Cluster tables are database tables that combine the data from several tables with identical keys into one physical record on the database.

    Data is written to a database in compressed form by means of special commands of the abap programming language.
    Retrieval of data is very fast (your mileage might vary).
    Cluster tables are defined in the data dictionary as transparent tables.
    External programs can NOT interpret the data in a cluster table.
    Special language elements EXPORT TO DATABASE, IMPORT TO DATABASE and DELETE  FROM DATABASE are used to process data in the cluster tables.

In HR there are well know cluster tables:

PCL1 - Database for HR work area;
PCL2 - Accounting Results (time, payroll);
PCL3 - Applicant tracking data
PCL4 - Documents  (change logs, etc)

Here is a typical cluster table ( in the abap dictionary )


Field    Data Element    Data Type    length    Checktable    Description
MANDT    MANDT    CLNT    000003    *    Client
RELID    INDX_RELID    CHAR    000002        Area
SRTFD    INDX_SRTFD    CHAR    000022        ID
SRTF2    INDX_SRTF2    INT4    000010        Counter
LOEKZ    SYCHAR01    CHAR    000001       
SPERR    SYCHAR01    CHAR    000001       
AEDAT    SYDATS    DATS    000008       
USERA    USERNAME    CHAR    000012        User name
PGMID    PROGNAME    CHAR    000040        Program Name
BEGDT    SYDATS    DATS    000008       
ENDDT    SYDATS    DATS    000008       
CLUSTR    INDX_CLSTR    INT2    000005        Data length
CLUSTD    INDX_CLUST    LRAW    002886        Data

Your key is saved typically in the srtfd field
Your data is saved in the "raw field" CLUSTD.
If the data is too much for a single raw field the abap language automatically creates as many lines with the same key (incrementing field srtf2) as needed.
Relid represent is the main key. In one cluster table you can have several different data clusters saved.

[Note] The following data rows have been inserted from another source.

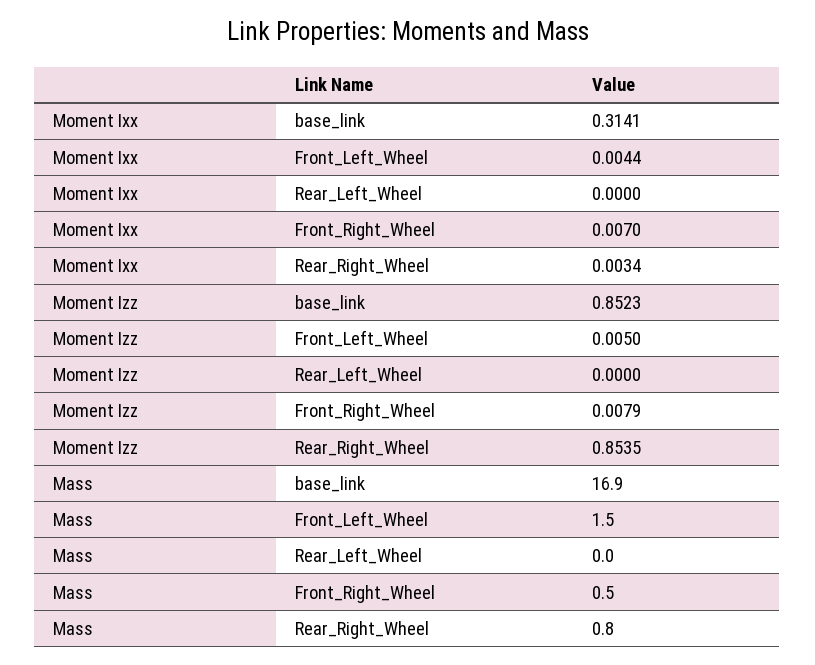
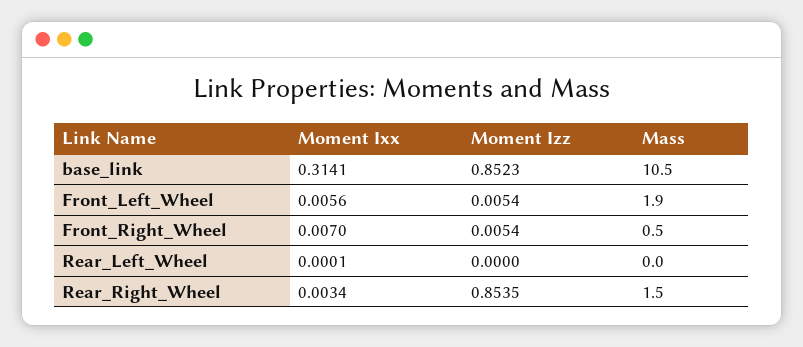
Moment Ixx, Front_Left_Wheel: 0.0044 -> 0.0056
Moment Ixx, Rear_Left_Wheel: 0 -> 0.0001
Moment Izz, Front_Left_Wheel: 0.005 -> 0.0054
Moment Izz, Front_Right_Wheel: 0.0079 -> 0.0054
Mass, base_link: 16.9 -> 10.5
Mass, Front_Left_Wheel: 1.5 -> 1.9
Mass, Rear_Right_Wheel: 0.8 -> 1.5

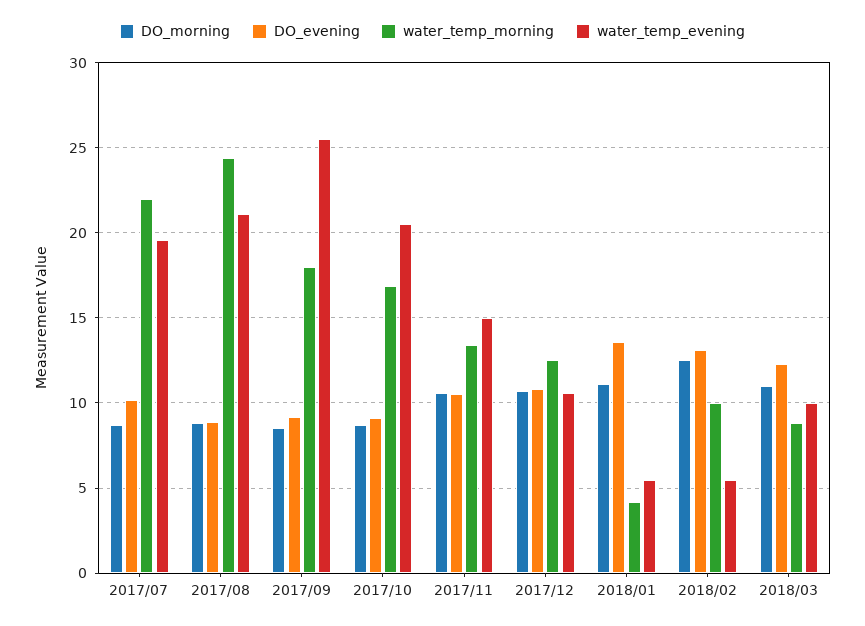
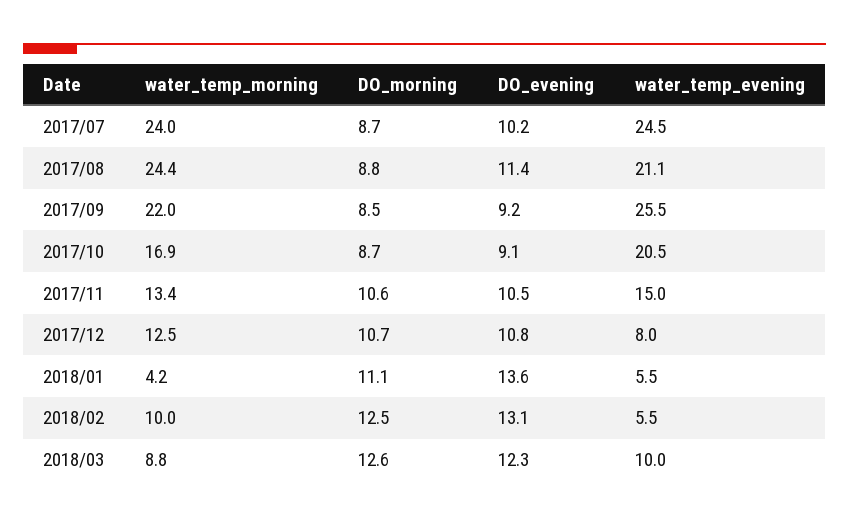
water_temp_morning, 2017/07: 22 -> 24
water_temp_evening, 2017/07: 19.5 -> 24.5
DO_evening, 2017/08: 9 -> 11.4
water_temp_morning, 2017/09: 18 -> 22
water_temp_evening, 2017/12: 10.5 -> 8
DO_morning, 2018/03: 11 -> 12.6

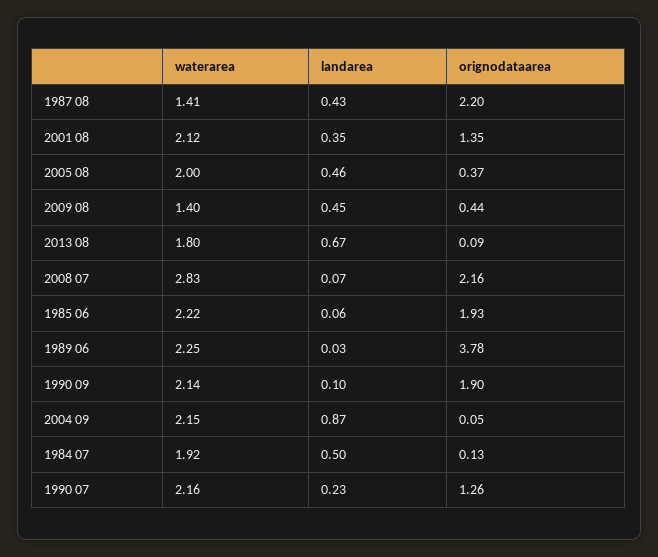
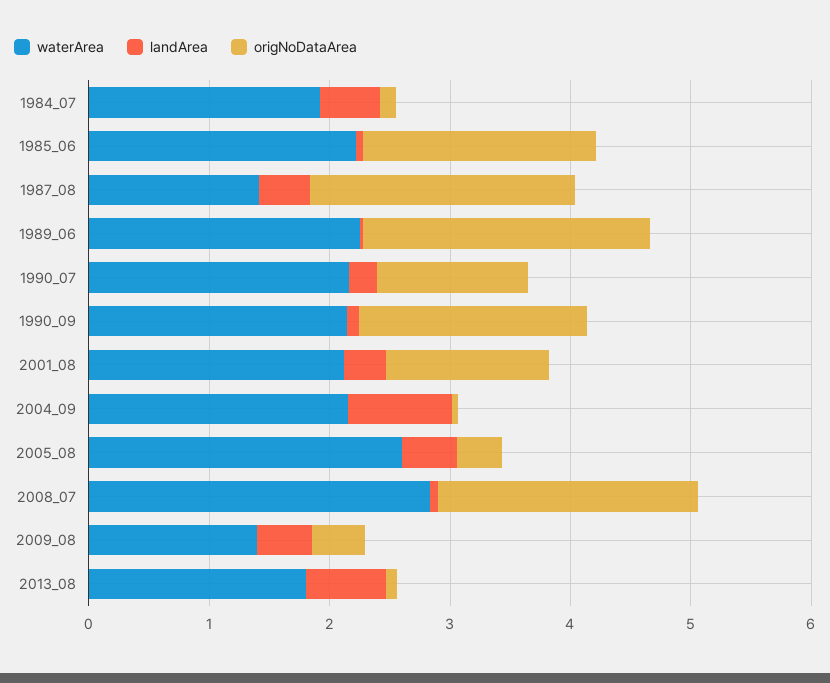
waterarea, 2005 08: 2 -> 2.6
orignodataarea, 1989 06: 3.78 -> 2.4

For example in table PCL1 you have cluster RELID = TE and cluster RELID = PC. This means that in the same table SAP stores data for travel exenses under the main key "TE" and personal calendar data under the index "PC".

I understand that cluster tables are a complex topic. Instead of trying to read write data from a new relid in the indx table we have tried understanding the real implications of creating a cluster table and the risks involved. SAP has troops of developers to take care of their cluster tables. In a company with custom developments based on a cluster the situation might be different. The developers might not be aware of the pitfalls and changes in systems settings/upgrades/SPs might cause unwanted devastating side effects on your data in the cluster.

Conclusion: I would suggest that unless you are not really sure of what you are doing and you know how to handle its maintainance during the years i would discard the idea of creating a new cluster table and i would go for a transparent database table design.